山が待っている。

「流産」という山から、わが子を腕に抱いて下山できました。どんな山も無事に下山できるように。ひとつひとつをクリアする過程を書いていきます。

産後2カ月半の友人と会って

昨年秋に出産した友人に会いに行った。

ちょうど私が流産する少し前に出産した友人。顔を見るまではお祝いを選びながら少し悶々としたり、笑顔で赤ちゃんに会えるか、産後の生活について穏やかに話を聞けるか不安だった。

年明けからだいぶもやもやとしていて、意味もなく「流産」などとスマホで検索したり、自分にはもう子供ができないんじゃないか、というような根拠のない不安感で疲れていた。子どものいる人の話を聞くのがなんとなくいやだったりもして。

だから、いくら仲の良い友人だとしても、心からお祝いできないのではないか、という不安が大きかった。

何も考えなくていいように、向かう電車の中ではずっと本を読んでいた。

 

でも、駅で赤ちゃんを抱っこした彼女の顔を見た瞬間、すぐに杞憂だったなと気づく。

久しぶりに会えたことがうれしくて、やっぱり小さな赤ちゃんはかわいくて、満たされた気持ちになる自分にほっとした。

 

お昼から夕方までいろいろな話をして、出産して分かったことや生活リズムの話を聞いて、私は職場での出来事や趣味の話をした。

何度も赤ちゃんの名前を呼んで、顔をのぞいてしまう。時折笑ってくれるとうれしくて、とってもかわいい。

そしてなんと、今まで(流産とは関係なくこわいので)赤ちゃんを抱っこしたことなんてなかったのに、初めて抱っこさせてもらってしまった!私の腕の中ででもにこっとしてくれる赤ちゃんの顔に、涙が出そうになるくらいの幸せを感じた。その涙は「私も流産していなかったら、もうすぐこういう日が来たのに」とか、そういうことを思う涙ではなくて、ぐわーっと満ち足りた気持ちがこみ上げてくるような感じ。

 

友人には流産の話を聞いてもらった。

実は彼女もちょうど1年前の同時期に流産をしている。今になって、少しはあの頃の彼女の気持ちが分かるように思う。逆に、あの頃、彼女を傷つけるような言葉を私は言っていなかっただろうか。流産後は、そんなことを考えた日もあった。

友人は涙を目にいっぱい溜めながら聞いてくれた。そして「きっと大丈夫だよ」と言ってくれた。「私も今こうしているんだし」と。

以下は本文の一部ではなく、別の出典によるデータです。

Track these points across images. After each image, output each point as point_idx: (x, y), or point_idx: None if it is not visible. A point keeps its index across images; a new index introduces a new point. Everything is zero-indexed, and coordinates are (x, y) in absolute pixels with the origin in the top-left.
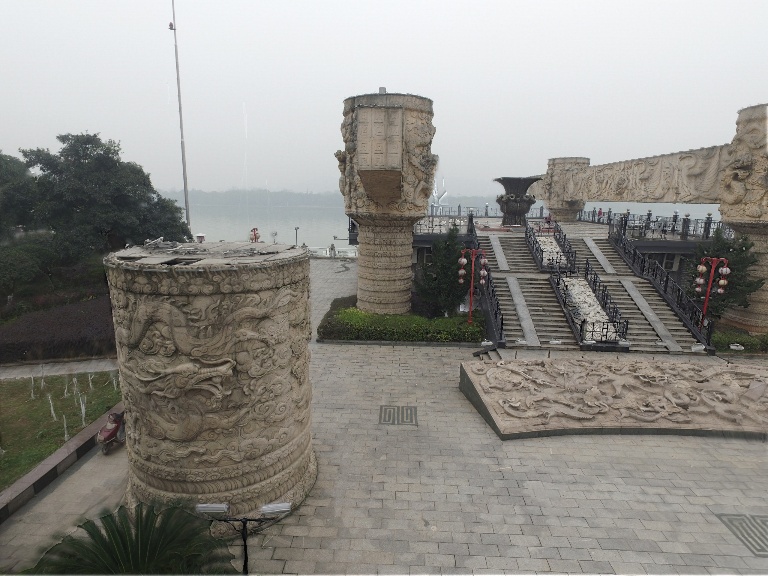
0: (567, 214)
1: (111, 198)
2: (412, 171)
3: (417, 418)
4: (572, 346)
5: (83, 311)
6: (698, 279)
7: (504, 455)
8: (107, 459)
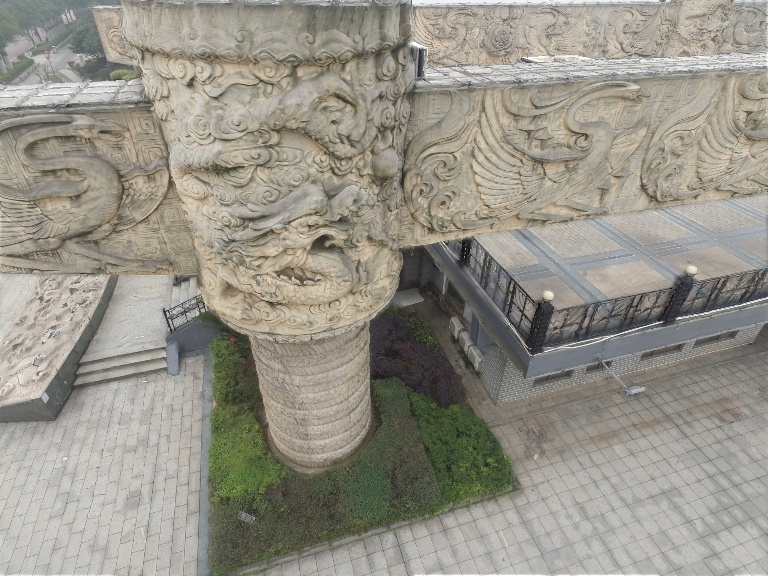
0: None
1: None
2: None
3: None
4: None
5: None
6: None
7: None
8: None
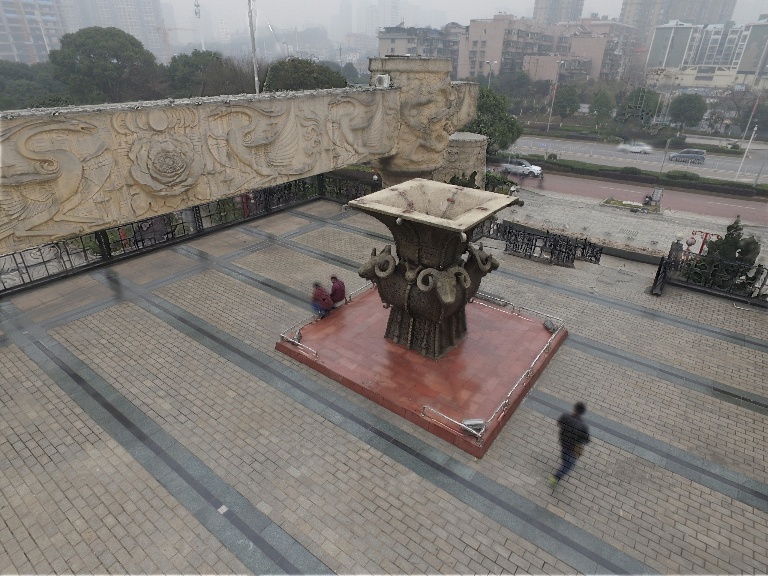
0: None
1: None
2: None
3: None
4: None
5: None
6: None
7: None
8: None
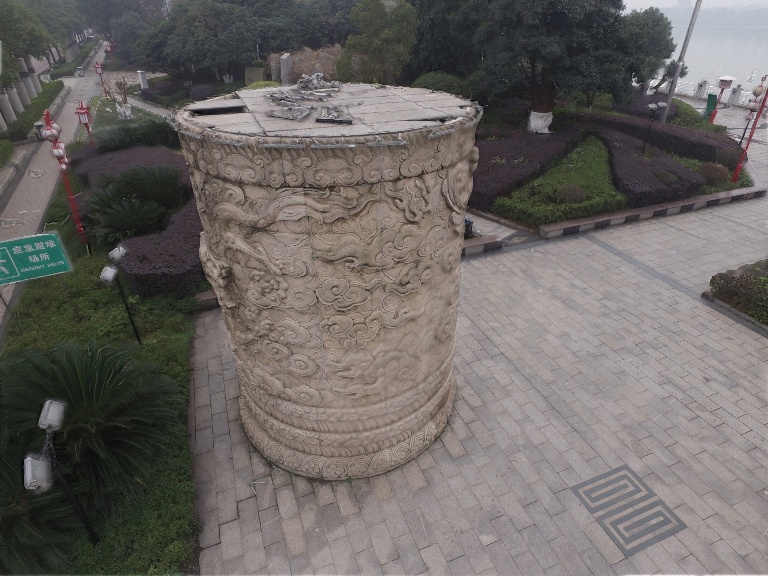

すごく勇気が湧いてくるようだった。彼女がどういう経過をたどってきたかは知っていたのに、やっぱり直接聞けるのは違うのかな。

 

満ち足りた何とも言えない時間を過ごした帰り道、ふと思った。

「私、きっと大丈夫だ。」

そうしたら、心が軽くなった気がして、前向きに行動していこうと思えた。

 

もしかしたら、これからも落ち込む日があるのかもしれないけれど、これまでの気持ちに一区切りついた。

 

前向きに。

私は私のペースでこの山に登ろう!

そろそろ休憩はおしまいにしよう。